Glen Urban, professor at MIT Sloan School of Management and author of Don't Just Relate—Advocate! A Blueprint for Profit in the Era of Customer Power

Do remember that loyalty is built over time through a collection of positive experiences.

Don't assume that the lack of complaints is equal to a satisfied customer base.

Frederick Reichheld, a fellow at Bain & Co., founder of that firm's Loyalty consulting practice, which strives to help clients improve customer, employee, and investor loyalty, and author of The Ultimate Question: Driving Good Profits and True Growth

Do keep the following in the mind: Customers who become promoters must first believe that a company offers superior value in terms of price, features, quality, functionality, ease of use, and all the other practical factors. Additionally, they must feel good about their relationship with the company—they must believe the company understands and values them, listens to them, and shares their underlying principles. A company able to combine these factors will create promoters, customers who eagerly recommend a company or service to family members, friends, and colleagues.

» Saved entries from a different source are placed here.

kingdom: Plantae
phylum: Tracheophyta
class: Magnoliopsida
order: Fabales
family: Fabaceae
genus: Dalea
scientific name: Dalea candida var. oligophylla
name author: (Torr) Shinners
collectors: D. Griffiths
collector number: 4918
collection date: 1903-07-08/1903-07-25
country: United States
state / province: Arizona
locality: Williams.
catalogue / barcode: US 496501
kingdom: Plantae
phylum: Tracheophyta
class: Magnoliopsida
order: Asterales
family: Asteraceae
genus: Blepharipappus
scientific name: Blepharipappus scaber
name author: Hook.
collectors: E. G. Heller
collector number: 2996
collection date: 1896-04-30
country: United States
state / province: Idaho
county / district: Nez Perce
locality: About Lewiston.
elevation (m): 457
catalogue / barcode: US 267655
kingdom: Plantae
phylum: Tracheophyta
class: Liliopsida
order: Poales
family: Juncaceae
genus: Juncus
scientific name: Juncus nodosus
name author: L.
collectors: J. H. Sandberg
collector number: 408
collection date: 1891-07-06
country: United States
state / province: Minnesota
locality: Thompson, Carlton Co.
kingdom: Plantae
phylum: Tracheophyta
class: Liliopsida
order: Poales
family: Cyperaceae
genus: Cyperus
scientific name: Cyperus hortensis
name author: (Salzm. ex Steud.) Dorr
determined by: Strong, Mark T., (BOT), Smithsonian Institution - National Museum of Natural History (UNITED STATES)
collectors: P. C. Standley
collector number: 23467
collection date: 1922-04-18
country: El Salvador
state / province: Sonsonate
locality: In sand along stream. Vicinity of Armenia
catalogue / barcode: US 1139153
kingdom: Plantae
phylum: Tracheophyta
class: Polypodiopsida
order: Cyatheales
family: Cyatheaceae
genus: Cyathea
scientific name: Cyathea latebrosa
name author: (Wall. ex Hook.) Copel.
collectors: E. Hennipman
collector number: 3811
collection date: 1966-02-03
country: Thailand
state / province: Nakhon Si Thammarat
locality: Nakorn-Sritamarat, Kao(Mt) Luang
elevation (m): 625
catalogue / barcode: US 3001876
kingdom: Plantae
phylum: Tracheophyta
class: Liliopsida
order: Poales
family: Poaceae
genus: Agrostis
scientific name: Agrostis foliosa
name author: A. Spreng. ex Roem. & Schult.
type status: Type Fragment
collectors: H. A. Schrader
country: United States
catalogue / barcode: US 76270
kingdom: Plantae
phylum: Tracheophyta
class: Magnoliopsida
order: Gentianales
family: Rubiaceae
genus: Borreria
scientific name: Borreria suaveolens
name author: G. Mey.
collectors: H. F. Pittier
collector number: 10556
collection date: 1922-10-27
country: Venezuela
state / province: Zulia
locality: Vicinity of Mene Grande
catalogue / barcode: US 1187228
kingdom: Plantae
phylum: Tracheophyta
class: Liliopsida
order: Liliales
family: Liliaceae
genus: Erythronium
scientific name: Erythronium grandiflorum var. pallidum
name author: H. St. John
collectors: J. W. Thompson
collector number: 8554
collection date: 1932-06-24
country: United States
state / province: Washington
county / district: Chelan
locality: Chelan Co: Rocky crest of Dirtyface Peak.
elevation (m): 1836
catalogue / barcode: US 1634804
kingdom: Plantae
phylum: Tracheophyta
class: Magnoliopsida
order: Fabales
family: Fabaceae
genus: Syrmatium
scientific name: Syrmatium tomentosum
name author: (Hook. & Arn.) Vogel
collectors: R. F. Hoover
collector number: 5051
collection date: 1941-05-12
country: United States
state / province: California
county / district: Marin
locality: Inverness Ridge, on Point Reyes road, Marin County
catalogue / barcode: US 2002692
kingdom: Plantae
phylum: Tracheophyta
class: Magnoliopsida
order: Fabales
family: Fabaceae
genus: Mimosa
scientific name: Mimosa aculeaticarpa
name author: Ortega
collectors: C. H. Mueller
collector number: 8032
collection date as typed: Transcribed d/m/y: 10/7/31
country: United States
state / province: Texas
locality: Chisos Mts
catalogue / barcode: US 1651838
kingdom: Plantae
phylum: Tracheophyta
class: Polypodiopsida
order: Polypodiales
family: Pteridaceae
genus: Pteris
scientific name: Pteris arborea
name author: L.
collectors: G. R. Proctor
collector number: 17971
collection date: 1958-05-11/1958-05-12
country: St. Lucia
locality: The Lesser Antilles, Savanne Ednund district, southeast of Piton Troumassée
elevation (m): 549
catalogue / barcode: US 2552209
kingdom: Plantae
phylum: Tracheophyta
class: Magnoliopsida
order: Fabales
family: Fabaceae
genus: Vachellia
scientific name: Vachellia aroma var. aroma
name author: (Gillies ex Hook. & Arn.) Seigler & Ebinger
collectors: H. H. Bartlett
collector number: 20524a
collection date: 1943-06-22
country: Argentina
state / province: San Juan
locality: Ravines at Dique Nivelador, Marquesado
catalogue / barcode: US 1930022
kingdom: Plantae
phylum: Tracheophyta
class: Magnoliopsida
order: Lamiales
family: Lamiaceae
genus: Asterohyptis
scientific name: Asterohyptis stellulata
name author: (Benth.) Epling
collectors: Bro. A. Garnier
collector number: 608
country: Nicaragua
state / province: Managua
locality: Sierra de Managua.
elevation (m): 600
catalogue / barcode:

Don't treat your customers as if they were expendable. Companies that break the Golden Rule by misleading, coercing, and disrespecting their customers effectively turn them into detractors. Examples in today's world are countless, but they include nuisance fees and hidden charges, poor in-store service, and dreaded automated customer help lines. Such mistreatment causes customers to switch to competitors, cut back on their purchases, and, worst of all, warn others to stay away from the company.